Plank – the individual boards which make up the hull.
Port Side – left side of a vessel
Rudder – the vertical blade at the stern of the ship that is turned horizontally by the ship’s wheel to change the vessel’s direction when in motion.
Running Rigging – polyester lines used to hoist sails (halyards) and control sail shape (sheets).
Samson Post – the strong post near the bow that secures the bowsprit.
Scupper – openings in the bulwarks which permit sea water to quickly drain from the deck of the ship.
Sheets – lines used to control sail shape.
Shutter Strake – the final stake of planks that “shuts” the hull.
Sole – that which is under your feet when down below on a ship (called a “floor” when not on a ship)

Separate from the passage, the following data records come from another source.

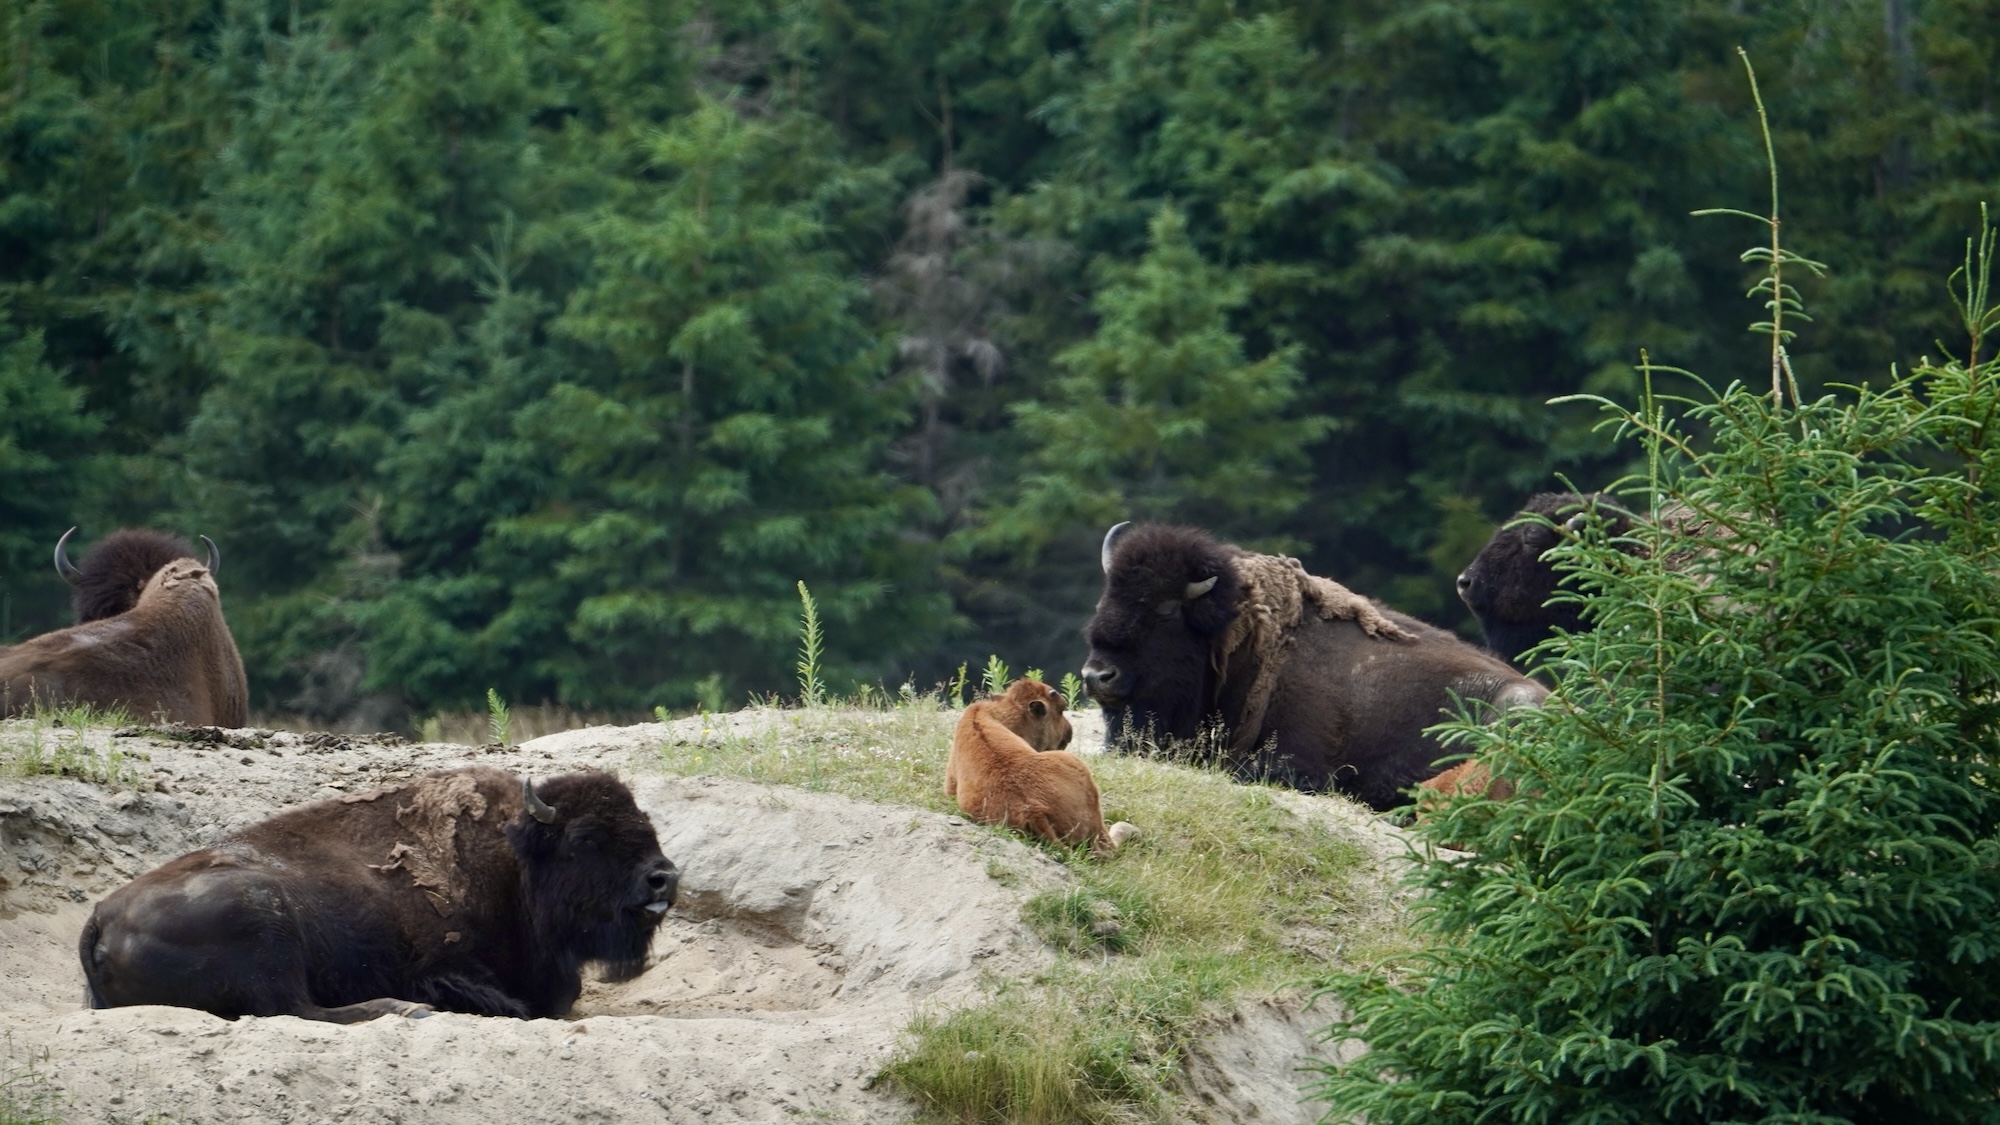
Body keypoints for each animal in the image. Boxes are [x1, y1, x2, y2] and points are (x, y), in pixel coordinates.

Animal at [79, 766, 678, 1023]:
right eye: (586, 837)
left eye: (646, 824)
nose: (664, 878)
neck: (513, 861)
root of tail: (100, 918)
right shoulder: (443, 967)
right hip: (264, 920)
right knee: (295, 1010)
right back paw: (407, 1010)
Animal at [1081, 522, 1545, 811]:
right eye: (1106, 596)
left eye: (1167, 609)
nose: (1097, 676)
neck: (1243, 636)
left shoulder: (1299, 763)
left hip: (1511, 709)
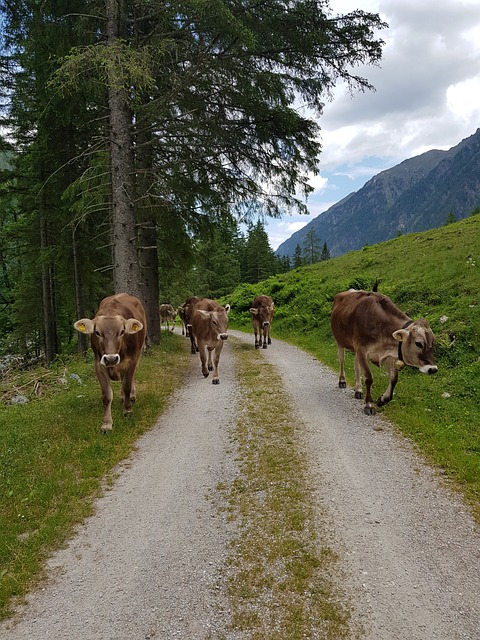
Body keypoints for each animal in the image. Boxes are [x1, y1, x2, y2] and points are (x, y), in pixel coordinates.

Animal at [74, 292, 146, 432]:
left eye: (122, 332)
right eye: (97, 332)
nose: (111, 358)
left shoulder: (131, 360)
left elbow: (127, 385)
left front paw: (127, 410)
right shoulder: (99, 364)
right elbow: (106, 395)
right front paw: (107, 424)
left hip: (139, 352)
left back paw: (131, 397)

Spars – stout poles such as masts, yards, booms and bowsprit
Standing Rigging – fixed, rigging which supports the masts. Made from steel braided cable that is tarred and custom spliced for our ship.
Starboard Side – right side of a vessel
Staysail Schooner – a sailing vessel with fore-and-aft sails on two masts, the foremast being shorter than the mainmast.
Stem – The stem is the most forward part of the ship’s bow and is an extension of the keel itself.
Stern Post – the central upright structure at the stern of the ship, which bears the rudder.
Strake – a line of planks around a ship.
Transom – the flat surface forming the stern of a vessel.
Yard – a cylindrical spar, tapering to each end, slung across a ship’s mast for a sail to hang from.
Yardarm – the ends of the yards.
Whiskey Plank – the final plank placed on the hull. Traditionally celebrated by shipwrights with shots of whiskey.